Two others were missing. The crane operator, Rico Morales, was a twenty-five-year veteran operator. He hired on with F&F Construction to operate the leased crane. Finally, there was Jack Hawthorne—the name was a sucker punch to the gut. Back when Tom had been a smart-mouthed sixteen-year-old kid, Jack taught him everything there was to know about concrete. They’d lost track of each other, but time hadn’t changed the fact that Jack was a friend. He’d been in the cab of the tower crane when it collapsed. Why hadn’t Fabrini told him Jack was among the missing?

Tom fought back an unexpected wave of grief. There was no emotion with concrete and steel. That was one of the reasons his analytical brain loved it. When concrete and steel failed, there was a mathematical, logical reason.
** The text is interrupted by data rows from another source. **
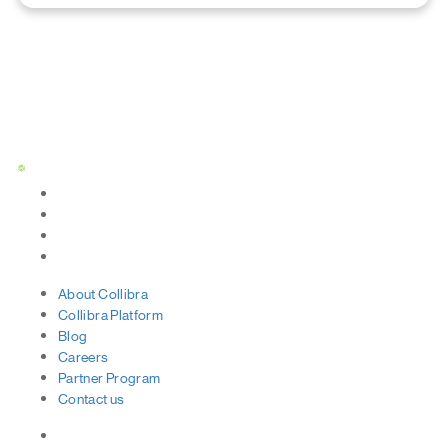
Status Page
About
Collibra
Collibra
Platform
Blog
Careers
Partner
Program
Contact
us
Figuring out that reason was the puzzle he savored. Somehow, he didn’t consider that when a structure collapsed, it might take people he knew with it.

The flight had been too short to read the report in detail, but he had the night. A brief taxi ride put him at the front desk of a five-star hotel at prime dinner time. “Dr. Thomas Riley, checking in.” There was a lot to appreciate in the well-appointed foyer, which included the pretty lady whose efficient fingers were busy on the keyboard. He set his driver’s license and credit card on the counter.

“Welcome to Cleveland, Dr. Riley.” She took his license, looked between the picture and his face, and nodded with a slight smile on her pink lips. “There is a card on file for the room and incidentals, and there is a message for you.” She slid a small envelope across the counter with the license and credit card.

He withdrew the single sheet of paper. The looping scrawl was feminine, but the message all Fabrini.

The Steakhouse. 7PM. Don’t keep me waiting. FF.

“No rest for the wicked,” he said, shoving the note in his pocket. “Where is The Steakhouse?”

“It is across the square.” She pointed to the front window where the name glowed in tall white letters. “Would you like your bags taken to your room?”

“No, thank you. I think I’ll freshen up first.” You don’t meet a contractor wearing a tuxedo without somebody being dead. The gallows humor, for the first time, gave him pause.

“But…it’s nearly seven.” Her frown revealed she’d taken the message.

He winked to put her at ease, imagining the tact Fabrini had used. “I know.”